I have been recently writing julia code and got into an awkward situation. I have a function f that has a fallback logic
function f(foo)
# fallback logic
end
And I want to handle a special case for AbstractVector{<:Integer}. So I have
function f(foo::AbstractVector{<:Integer})
# special case logic
end
However, the catch is Bool <: Integer, and so AbstractVector{Bool} <: AbstractVector{<:Integer}.
And because of the type invariance, I also cannot write AbstractVector{Integer} as AbstractVector{Int64} is not a subtype of it.
However, what I really want to do is to handle a special case for “vector of integer”. So to stop Bool from going into these special logic I have to duplicate the fallback logic for AbstractVector{Bool}. This is quite awkward to me.
So my questions are:
What’s the best practice in this situation. Additionally, to avoid these situations, it seems like I have to know the type hierarchy very well. How to watch out for all these special cases?
I understand true + 3 ==4 might be handy as are many cases detailed in the issue above. But I feel this case is not strong enough to make Boolalways a subtype of Integer. In Rust, one can handle such situation by implementing an Add<Rhs = bool> trait for i32 for example. And this is essentially orthogonal to the rest of the code, i.e. in other cases, Bool and integer are quite independent from each other. My current understanding makes me feel Julia’s type hierarchy doesn’t have enough granularity that it should have.
The type hierarchy in Julia is a tree.
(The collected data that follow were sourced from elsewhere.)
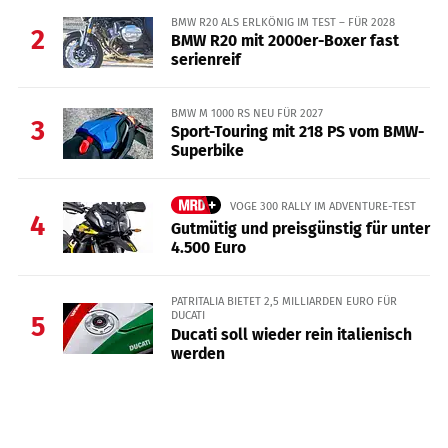
BMW R20 ALS ERLKÖNIG IM TEST – FÜR 2028
2
BMW R20 mit 2000er-Boxer fast
serienreif
BMW M 1000 RS NEU FÜR 2027
3
Sport-Touring mit 218 PS vom BMW-
Superbike
VOGE 300 RALLY IM ADVENTURE-TEST
4
Gutmütig und preisgünstig für unter
4.500 Euro
PATRITALIA BIETET 2,5 MILLIARDEN EURO FÜR
DUCATI
5
Ducati soll wieder rein italienisch
werden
If you need some other division or want to step out of the hierarchy, you can use the Holy trait pattern:
struct Default end
struct Special end
f(foo) = _f(foo, traitof(foo))
traitof(x) = Default()
traitof(x::AbstractVector{T}) where {T<:Integer} = if T == Bool; Default() else Special() end
_f(foo, ::Default) = :fallback_logic
_f(foo, ::Special) = :special_logic
This actually quite similar to how types can be assigned to traits in Rust, but more flexible in that it readily works with multiple dispatch.
That’s not easy, since it’s possible to add new types to the hierarchy. Someone might e.g. define a ModularInteger{n} <: Integer and try to use your function. It may or may not work. If your function is only intended for “system” integer types, you can do somthing like this:
foo(x) = #fallback
const MyInteger = Union{Signed, Unsigned}
foo(x::AbstractVector{<:MyInteger}) = # the real code
The typical ways to handle this has been discussed already, and the only thing I can think to contribute is that if you don’t feel like moving logic to an internal helper method, you can use invoke for this purpose. It’s vulnerable to the fallback method being replaced by more specific methods though, so maybe that’s why it’s not used as much.